3eb7988a1663 2 days ago

While I agree the speed benefit is marginal, the API is the differentiator.

Polars is a v2 of a dataframe API with a lot of thought put into offering a consistent experience. Variable names are seemingly regular across the board (eg no `sep` on this method, but `delimiter` here), no Numpy int nan baggage, and no silent data type conversions do a lot to improve the robustness of the code. That it is faster is nice, but a big shrug for my typical use cases.

The loss of the index is probably the right move - the implicit column has some subtle logic which I do not miss after switching to polars.

Source: over a decade of pandas experience. There are still a few idioms for which I do not have a good polars alternative, but nothing that is a deal breaker. The syntax is overall more verbose, but I am ok with it.

  • mjhay 2 days ago

    The API is indeed the big deal. I think a lot of Pandas users don’t realize how awful the API is, because they have never used a proper dataframe library like Polars or dplyr.

    • 3eb7988a1663 2 days ago

      I really do not see that much difference between polars and pandas. Under the hood, sure the machinery is different, but quite a bit of pandas code will run as-is with polars. If you want to maximize the performance + strictness, you do need to adopt the polars style, but the two are quite similar.

      Which is to say, I have no real problems with the pandas API. In fact, if I could just transplant the polars strictness into pandas, that would let me keep the slightly more terse syntax.

      • ritchie46 2 days ago

        > but quite a bit of pandas code will run as-is with polars

        I highly doubt this. Aside from dataframe generation and series assignment, almost everything in the API surface is different.
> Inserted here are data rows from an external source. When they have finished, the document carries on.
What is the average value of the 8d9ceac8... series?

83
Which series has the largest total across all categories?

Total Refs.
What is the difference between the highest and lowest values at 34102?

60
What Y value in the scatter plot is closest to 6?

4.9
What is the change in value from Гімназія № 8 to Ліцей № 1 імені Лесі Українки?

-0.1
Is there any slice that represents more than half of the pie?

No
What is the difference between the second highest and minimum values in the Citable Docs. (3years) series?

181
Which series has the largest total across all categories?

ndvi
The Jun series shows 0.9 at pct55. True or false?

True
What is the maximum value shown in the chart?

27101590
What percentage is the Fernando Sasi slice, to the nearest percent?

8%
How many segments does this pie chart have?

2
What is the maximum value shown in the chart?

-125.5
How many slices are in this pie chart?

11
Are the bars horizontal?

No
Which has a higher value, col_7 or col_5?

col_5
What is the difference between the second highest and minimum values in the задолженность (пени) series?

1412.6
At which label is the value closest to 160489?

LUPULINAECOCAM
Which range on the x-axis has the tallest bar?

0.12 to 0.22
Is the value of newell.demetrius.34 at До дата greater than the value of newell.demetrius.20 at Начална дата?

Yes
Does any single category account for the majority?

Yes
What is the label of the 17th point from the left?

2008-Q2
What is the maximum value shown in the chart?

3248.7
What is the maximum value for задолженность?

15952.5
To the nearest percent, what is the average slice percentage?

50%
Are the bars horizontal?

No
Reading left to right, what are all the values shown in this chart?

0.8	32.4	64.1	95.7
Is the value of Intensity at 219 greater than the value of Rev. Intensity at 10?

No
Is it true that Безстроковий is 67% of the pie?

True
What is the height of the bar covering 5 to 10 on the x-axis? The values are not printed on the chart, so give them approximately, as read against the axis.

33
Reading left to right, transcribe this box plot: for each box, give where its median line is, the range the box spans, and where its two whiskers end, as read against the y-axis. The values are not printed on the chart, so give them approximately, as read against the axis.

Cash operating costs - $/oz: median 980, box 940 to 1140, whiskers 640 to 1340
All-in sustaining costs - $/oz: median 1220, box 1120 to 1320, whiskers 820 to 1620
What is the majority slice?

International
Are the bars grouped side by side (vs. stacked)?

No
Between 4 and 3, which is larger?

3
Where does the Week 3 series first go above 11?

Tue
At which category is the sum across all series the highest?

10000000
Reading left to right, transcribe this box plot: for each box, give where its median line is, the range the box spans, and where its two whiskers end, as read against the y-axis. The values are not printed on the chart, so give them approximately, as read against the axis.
        Strictness is also not something you can transplant easily. It is checking data types at the IR query planning level before you run the query and being able to resolve schema's independent of the data. In pandas schemas do depend on data within operations and therefore it isn't uncommon that data types change if data gets missing values nor can it check if a correct type is passed to an operation without running the compute.

        • 3eb7988a1663 a day ago

          Depends on how you use pandas. Pre-polars I would do a lot of single column/series manipulation which works the same way (though heavily discouraged by polars because you lose out on optimization opportunities). There are plenty of surface level keyword API changes (merge vs join, sort_values vs sort), but you can operate polars in a very panda-esque manner which do not seem all that alien to each other.

          Strictness, I understand you cannot just slap it in, more just an idle thought.

  • mft_ 2 days ago

    I agree. I’m only a hobbyist user of such libraries, and have always found Pandas a little confusing and counter-intuitive. I recently used Polars instead and found it a lot more straightforward.